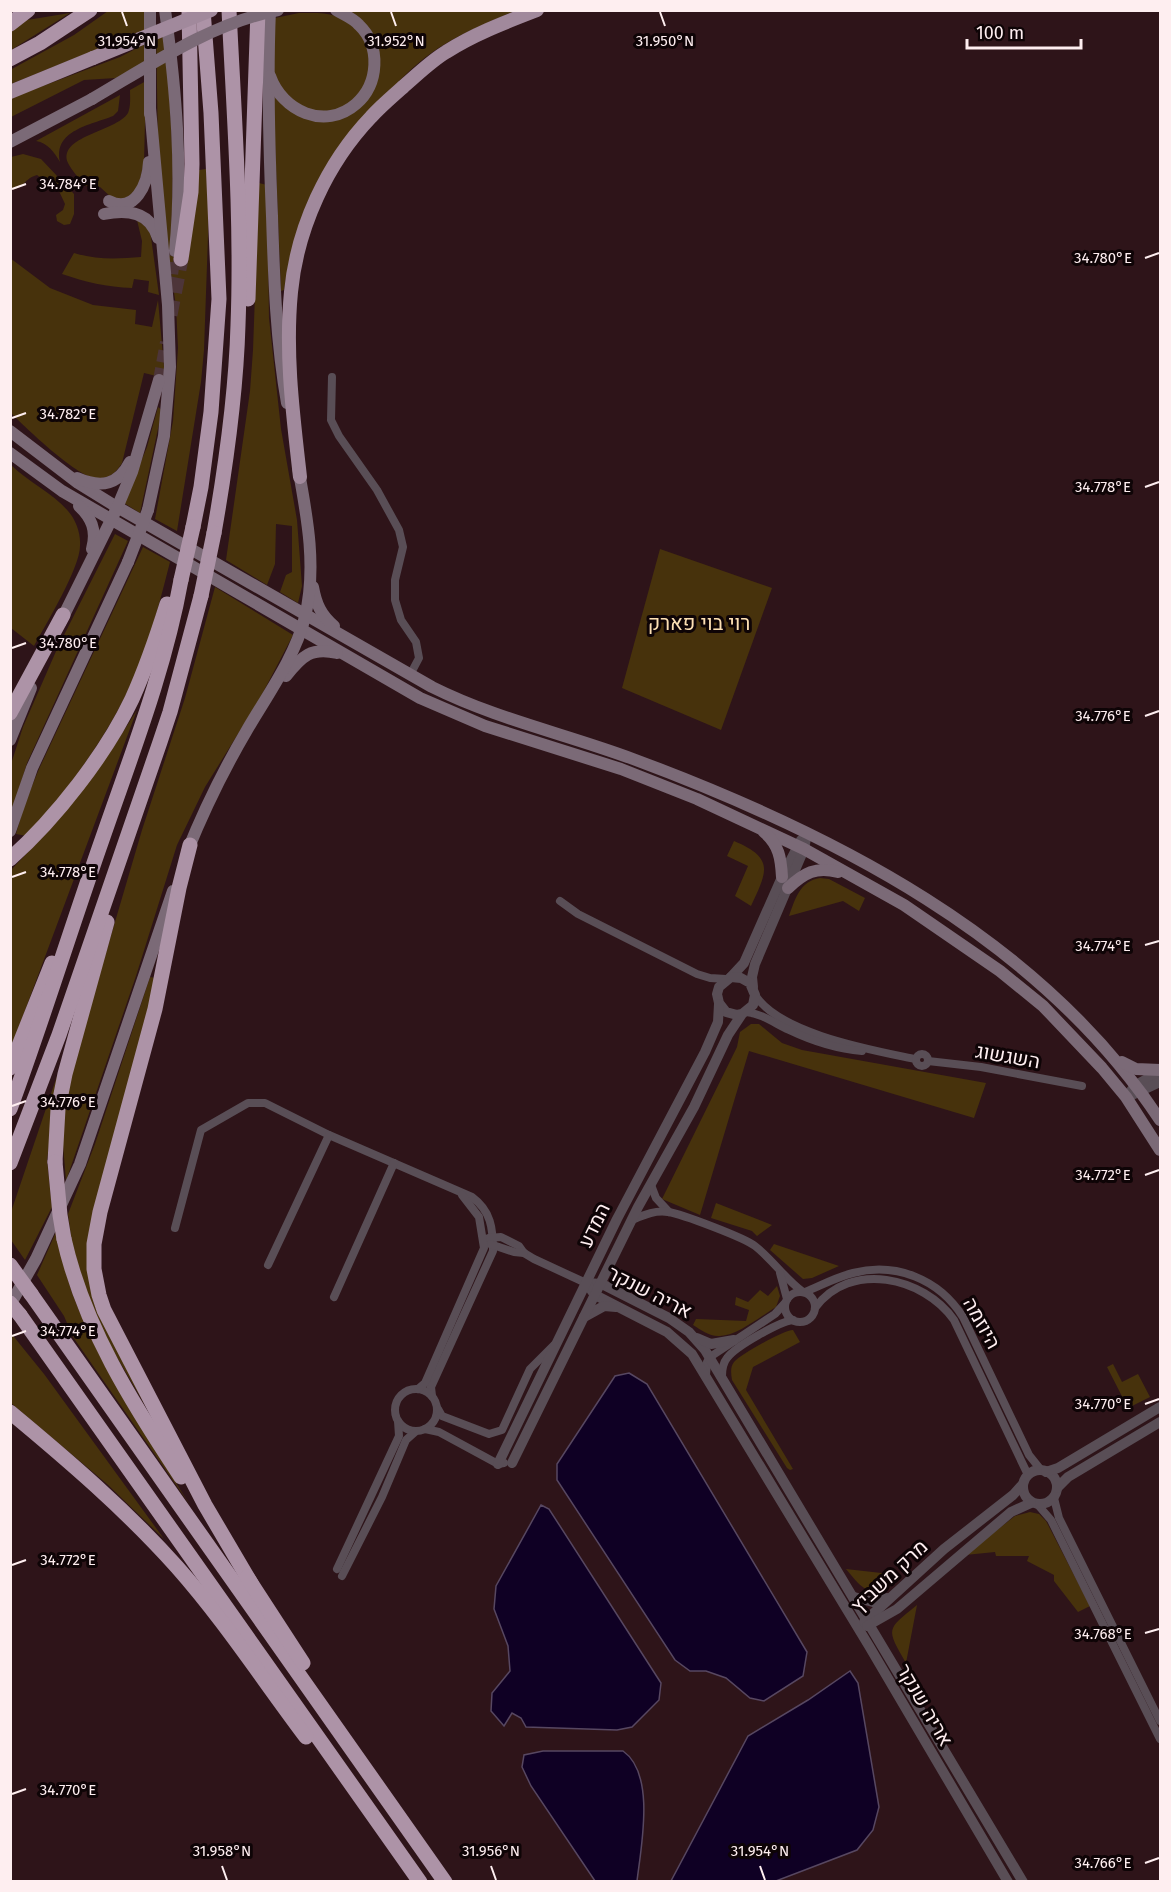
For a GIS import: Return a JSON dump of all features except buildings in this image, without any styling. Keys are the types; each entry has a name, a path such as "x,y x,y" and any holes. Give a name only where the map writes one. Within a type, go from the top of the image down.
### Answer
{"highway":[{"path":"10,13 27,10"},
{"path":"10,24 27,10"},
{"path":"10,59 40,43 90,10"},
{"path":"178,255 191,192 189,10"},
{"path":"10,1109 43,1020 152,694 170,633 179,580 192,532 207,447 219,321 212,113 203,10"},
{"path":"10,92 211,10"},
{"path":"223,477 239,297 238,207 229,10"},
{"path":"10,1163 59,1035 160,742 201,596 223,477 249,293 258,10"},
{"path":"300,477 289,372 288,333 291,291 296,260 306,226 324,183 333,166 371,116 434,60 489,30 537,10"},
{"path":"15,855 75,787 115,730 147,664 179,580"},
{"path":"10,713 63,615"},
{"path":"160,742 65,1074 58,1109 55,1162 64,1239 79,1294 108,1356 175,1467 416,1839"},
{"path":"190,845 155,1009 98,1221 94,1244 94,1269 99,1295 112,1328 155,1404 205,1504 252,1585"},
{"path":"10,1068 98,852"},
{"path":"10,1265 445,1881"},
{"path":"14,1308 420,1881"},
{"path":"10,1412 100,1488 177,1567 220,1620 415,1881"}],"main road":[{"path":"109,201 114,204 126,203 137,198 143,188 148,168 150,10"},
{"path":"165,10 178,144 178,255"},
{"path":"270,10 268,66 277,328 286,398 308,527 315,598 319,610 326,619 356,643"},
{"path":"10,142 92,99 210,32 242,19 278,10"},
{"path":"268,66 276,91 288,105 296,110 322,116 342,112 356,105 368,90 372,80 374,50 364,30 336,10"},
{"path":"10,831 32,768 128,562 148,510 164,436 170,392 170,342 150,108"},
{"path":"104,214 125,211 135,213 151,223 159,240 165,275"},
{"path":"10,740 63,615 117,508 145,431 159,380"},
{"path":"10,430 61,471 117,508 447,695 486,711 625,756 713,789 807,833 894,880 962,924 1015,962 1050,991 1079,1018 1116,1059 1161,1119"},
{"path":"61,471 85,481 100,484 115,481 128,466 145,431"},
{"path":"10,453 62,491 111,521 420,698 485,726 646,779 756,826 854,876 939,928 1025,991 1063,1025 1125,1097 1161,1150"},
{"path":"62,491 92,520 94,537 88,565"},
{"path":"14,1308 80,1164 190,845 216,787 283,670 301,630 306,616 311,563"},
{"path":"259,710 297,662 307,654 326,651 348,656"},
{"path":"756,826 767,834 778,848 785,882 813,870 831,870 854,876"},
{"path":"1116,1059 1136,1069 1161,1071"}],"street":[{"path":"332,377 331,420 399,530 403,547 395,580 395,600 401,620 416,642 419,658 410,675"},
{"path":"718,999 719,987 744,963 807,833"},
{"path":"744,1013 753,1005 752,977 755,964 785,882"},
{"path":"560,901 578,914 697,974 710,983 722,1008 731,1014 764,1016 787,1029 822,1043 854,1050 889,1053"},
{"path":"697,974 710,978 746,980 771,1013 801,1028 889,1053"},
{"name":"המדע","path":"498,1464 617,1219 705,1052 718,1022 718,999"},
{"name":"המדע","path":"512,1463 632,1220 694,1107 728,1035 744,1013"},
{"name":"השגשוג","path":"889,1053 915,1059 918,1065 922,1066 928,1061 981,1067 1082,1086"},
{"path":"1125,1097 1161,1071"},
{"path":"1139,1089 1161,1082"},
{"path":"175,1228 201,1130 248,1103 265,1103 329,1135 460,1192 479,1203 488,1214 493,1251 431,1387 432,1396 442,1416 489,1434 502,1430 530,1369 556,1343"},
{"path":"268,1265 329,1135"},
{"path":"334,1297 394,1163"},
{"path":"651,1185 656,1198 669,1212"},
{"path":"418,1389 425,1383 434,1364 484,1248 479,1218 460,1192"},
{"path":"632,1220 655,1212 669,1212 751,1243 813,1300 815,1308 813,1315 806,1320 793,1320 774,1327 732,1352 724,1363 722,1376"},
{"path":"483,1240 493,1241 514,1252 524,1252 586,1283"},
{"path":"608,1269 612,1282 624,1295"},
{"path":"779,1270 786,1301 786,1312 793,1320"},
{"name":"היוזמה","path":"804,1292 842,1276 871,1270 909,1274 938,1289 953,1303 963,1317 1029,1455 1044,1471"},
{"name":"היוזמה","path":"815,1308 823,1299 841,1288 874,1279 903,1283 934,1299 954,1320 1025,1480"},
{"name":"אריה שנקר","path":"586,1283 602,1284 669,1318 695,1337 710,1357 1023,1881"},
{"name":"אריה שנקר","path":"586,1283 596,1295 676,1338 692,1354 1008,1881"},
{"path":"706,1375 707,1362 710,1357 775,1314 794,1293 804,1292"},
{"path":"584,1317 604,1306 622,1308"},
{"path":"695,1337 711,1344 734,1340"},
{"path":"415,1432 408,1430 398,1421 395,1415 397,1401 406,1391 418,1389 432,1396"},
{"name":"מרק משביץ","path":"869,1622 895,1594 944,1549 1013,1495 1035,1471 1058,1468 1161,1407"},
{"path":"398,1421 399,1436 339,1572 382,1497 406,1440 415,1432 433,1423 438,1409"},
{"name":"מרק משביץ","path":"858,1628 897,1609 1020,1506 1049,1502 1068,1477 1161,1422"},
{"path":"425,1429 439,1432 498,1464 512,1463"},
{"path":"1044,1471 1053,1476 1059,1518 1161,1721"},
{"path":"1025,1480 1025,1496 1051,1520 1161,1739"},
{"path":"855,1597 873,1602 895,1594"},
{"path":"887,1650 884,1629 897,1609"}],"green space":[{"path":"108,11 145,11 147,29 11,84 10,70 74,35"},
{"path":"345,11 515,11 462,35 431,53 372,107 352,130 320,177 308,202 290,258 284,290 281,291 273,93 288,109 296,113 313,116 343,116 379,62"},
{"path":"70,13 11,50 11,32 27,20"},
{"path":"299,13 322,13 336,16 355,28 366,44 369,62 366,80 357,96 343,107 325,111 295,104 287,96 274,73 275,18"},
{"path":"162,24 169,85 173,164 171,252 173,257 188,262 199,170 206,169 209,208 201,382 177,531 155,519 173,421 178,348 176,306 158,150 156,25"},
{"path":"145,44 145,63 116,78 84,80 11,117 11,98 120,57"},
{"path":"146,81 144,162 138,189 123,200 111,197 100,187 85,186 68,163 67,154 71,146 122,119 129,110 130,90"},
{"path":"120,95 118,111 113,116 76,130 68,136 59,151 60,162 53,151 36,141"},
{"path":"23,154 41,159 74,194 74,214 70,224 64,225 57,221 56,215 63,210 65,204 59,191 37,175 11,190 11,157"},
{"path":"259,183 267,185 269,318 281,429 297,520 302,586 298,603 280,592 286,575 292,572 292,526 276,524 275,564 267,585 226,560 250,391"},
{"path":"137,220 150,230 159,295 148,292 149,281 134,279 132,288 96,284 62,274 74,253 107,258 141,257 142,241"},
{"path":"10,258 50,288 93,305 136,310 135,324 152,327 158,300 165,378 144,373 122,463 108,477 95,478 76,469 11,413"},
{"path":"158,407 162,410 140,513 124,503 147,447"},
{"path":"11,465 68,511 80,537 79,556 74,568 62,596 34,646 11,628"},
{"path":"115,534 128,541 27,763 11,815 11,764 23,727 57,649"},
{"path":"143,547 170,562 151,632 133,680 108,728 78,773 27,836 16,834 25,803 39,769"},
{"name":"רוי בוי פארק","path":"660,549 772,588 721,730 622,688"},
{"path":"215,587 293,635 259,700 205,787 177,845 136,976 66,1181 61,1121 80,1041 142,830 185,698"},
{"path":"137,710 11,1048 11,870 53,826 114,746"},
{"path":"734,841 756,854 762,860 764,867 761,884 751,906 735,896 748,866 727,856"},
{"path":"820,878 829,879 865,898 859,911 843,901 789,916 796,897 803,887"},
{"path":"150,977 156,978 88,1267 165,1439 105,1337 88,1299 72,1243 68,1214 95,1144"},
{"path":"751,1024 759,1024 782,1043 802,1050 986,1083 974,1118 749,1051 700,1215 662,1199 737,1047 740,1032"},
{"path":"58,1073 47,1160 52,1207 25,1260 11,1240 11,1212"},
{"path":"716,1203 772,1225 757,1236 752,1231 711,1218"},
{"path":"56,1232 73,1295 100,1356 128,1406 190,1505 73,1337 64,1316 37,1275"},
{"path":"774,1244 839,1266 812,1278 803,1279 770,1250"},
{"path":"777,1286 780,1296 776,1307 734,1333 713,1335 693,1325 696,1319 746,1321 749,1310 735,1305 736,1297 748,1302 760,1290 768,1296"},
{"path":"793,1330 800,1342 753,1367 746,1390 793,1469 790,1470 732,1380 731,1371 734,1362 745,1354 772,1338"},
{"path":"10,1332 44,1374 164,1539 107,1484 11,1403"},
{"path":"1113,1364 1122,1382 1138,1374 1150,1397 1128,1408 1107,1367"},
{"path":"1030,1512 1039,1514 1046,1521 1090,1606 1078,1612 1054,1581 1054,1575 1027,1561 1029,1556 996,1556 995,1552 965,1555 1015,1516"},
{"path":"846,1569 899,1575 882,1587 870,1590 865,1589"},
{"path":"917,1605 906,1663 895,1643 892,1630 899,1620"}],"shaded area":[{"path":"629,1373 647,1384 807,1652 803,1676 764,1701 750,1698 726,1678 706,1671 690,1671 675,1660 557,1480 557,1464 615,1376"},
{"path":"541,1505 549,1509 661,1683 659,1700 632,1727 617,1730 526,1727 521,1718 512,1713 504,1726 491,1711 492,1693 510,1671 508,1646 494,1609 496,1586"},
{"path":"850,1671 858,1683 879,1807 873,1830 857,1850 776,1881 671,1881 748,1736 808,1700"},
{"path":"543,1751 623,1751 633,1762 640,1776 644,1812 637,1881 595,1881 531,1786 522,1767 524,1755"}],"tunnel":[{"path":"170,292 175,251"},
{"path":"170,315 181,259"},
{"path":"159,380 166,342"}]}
------------------------------------------------
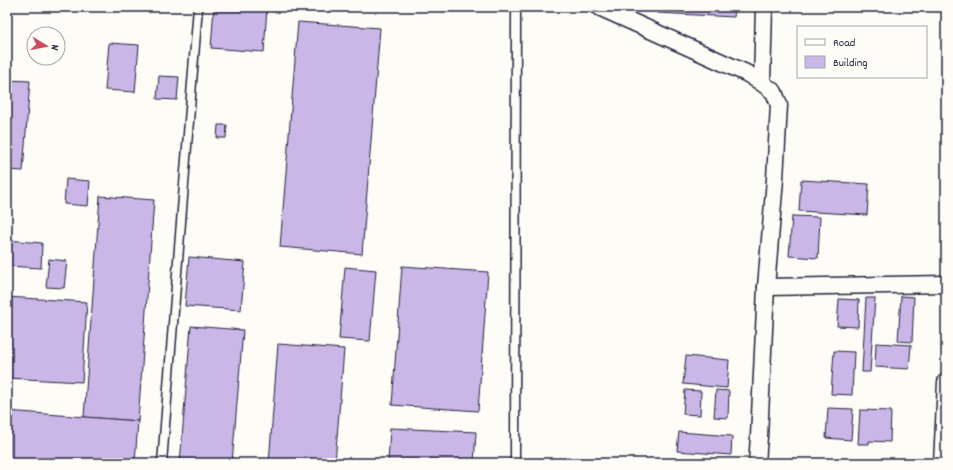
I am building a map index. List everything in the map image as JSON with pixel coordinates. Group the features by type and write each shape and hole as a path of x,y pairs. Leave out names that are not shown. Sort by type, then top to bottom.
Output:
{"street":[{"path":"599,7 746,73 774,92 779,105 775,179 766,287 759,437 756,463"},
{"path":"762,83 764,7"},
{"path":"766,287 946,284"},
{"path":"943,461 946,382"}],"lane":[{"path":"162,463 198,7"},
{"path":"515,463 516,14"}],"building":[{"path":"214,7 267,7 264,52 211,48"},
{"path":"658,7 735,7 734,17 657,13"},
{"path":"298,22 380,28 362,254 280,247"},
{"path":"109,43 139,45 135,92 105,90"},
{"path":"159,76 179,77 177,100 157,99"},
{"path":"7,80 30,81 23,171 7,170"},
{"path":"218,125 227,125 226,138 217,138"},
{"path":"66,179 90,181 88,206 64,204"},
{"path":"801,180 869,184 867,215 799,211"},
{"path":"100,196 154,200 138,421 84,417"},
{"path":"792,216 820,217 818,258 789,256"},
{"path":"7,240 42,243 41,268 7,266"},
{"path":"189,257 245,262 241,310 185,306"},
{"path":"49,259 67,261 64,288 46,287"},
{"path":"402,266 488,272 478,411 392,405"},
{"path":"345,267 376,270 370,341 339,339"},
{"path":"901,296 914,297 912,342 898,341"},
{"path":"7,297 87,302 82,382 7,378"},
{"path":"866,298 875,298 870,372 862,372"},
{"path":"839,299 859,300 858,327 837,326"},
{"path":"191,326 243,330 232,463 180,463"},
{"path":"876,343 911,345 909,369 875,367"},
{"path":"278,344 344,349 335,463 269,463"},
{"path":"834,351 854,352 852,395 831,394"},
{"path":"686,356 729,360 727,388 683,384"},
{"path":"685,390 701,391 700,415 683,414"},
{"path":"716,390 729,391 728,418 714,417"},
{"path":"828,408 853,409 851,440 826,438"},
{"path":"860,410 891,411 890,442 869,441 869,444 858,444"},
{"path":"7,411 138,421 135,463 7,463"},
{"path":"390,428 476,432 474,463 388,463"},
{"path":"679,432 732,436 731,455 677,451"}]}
------------------------------------------------
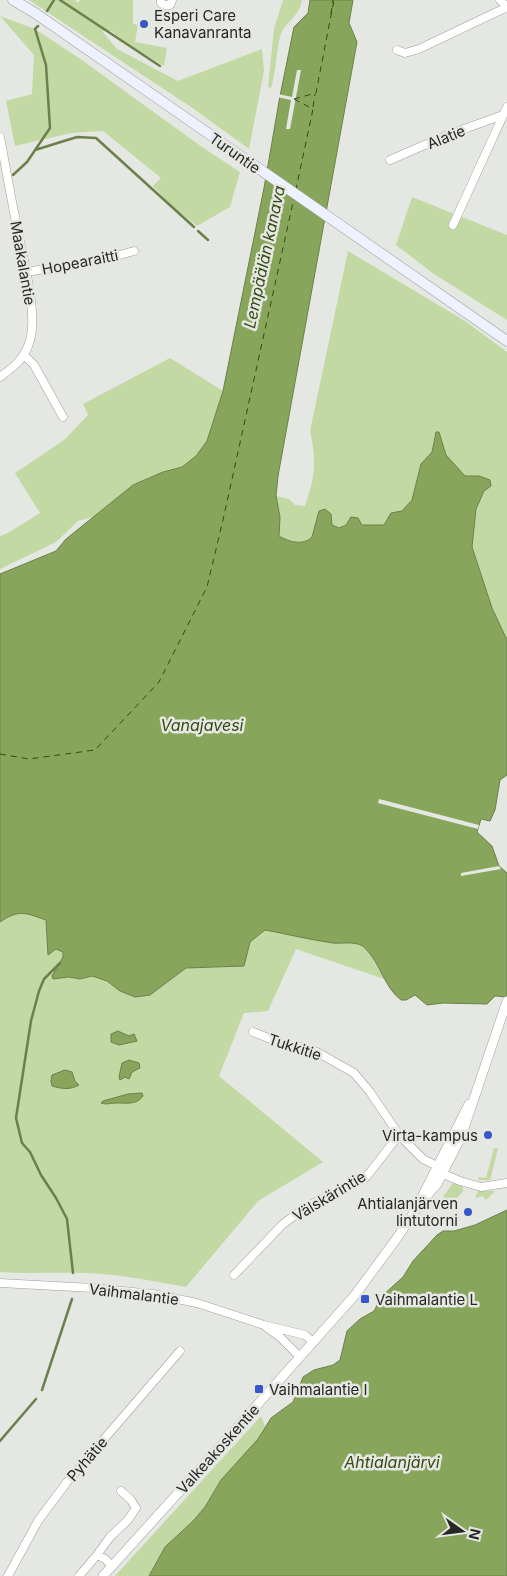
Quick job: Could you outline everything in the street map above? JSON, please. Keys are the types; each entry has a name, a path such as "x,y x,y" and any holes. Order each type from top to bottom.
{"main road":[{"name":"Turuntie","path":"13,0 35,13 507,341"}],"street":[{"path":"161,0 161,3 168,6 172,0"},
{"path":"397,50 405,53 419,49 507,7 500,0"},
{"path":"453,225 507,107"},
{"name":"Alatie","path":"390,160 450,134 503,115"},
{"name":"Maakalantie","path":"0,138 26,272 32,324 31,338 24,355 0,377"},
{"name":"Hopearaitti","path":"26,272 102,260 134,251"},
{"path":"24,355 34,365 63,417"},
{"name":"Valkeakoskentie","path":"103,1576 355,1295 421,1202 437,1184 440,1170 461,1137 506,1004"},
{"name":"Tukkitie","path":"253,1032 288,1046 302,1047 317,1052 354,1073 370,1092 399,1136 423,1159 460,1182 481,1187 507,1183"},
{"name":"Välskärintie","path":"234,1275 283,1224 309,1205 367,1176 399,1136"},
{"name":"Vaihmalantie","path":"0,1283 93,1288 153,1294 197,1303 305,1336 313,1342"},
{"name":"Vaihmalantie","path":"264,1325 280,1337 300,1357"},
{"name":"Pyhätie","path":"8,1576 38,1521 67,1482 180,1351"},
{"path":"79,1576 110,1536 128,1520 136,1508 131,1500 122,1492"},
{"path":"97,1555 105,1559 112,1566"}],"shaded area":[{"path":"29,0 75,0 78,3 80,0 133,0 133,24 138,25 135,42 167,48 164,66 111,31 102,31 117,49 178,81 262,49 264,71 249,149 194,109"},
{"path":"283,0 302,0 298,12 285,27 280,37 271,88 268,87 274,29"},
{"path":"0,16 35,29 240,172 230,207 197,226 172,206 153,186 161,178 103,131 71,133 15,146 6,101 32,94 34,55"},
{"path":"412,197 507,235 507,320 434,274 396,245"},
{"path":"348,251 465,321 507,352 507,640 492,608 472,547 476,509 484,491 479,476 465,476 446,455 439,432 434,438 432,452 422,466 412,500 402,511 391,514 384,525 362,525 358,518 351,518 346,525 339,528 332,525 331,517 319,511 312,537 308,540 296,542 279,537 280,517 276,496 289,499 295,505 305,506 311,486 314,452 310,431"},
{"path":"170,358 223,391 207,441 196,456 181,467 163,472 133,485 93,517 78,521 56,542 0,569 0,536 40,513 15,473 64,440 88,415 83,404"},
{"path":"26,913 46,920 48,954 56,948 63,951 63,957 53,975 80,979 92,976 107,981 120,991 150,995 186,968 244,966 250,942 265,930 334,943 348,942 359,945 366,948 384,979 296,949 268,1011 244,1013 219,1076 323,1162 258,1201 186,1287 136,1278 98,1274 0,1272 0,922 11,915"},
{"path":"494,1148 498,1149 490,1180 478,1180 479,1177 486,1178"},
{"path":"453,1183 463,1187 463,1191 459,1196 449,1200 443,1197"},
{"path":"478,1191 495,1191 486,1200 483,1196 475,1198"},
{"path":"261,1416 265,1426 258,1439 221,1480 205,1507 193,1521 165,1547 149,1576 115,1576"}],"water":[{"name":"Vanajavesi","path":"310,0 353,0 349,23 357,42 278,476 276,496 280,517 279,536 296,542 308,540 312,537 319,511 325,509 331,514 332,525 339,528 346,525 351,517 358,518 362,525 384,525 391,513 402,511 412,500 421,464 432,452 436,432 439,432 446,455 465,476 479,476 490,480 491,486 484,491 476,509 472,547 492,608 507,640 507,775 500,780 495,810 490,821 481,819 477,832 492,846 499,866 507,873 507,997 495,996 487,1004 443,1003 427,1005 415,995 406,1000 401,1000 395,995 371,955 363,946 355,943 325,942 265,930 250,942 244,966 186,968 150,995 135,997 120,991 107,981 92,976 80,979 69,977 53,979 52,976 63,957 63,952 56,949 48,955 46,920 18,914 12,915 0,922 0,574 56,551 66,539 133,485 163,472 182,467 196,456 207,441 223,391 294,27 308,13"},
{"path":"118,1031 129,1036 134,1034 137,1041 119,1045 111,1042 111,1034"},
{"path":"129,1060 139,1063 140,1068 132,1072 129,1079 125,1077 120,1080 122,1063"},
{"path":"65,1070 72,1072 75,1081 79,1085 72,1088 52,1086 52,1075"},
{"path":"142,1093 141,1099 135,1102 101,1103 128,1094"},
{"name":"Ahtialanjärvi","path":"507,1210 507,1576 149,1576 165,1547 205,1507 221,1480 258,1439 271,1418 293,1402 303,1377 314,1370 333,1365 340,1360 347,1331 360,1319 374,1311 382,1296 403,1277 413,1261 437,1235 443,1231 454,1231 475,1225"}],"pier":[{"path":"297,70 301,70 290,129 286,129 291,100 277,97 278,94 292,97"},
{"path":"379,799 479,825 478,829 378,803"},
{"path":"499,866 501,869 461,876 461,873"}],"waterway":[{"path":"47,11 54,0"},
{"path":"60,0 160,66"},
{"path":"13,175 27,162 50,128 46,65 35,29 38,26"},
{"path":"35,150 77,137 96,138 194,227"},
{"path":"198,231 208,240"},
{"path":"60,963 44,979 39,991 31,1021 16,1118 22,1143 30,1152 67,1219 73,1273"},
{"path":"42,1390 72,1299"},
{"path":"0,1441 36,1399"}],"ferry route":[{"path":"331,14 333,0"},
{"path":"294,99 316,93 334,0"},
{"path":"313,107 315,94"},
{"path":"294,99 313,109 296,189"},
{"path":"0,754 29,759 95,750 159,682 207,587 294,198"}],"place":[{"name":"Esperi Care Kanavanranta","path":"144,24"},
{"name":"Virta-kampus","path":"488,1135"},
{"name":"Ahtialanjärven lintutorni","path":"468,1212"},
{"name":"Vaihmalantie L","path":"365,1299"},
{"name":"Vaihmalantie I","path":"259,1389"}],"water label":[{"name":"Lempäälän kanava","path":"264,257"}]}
------------------------------------------------
**DIRECTIONS**
In the records shown above, how many lines include the word "types"? Answer with the number only.

**EXERCISE RESULT**
2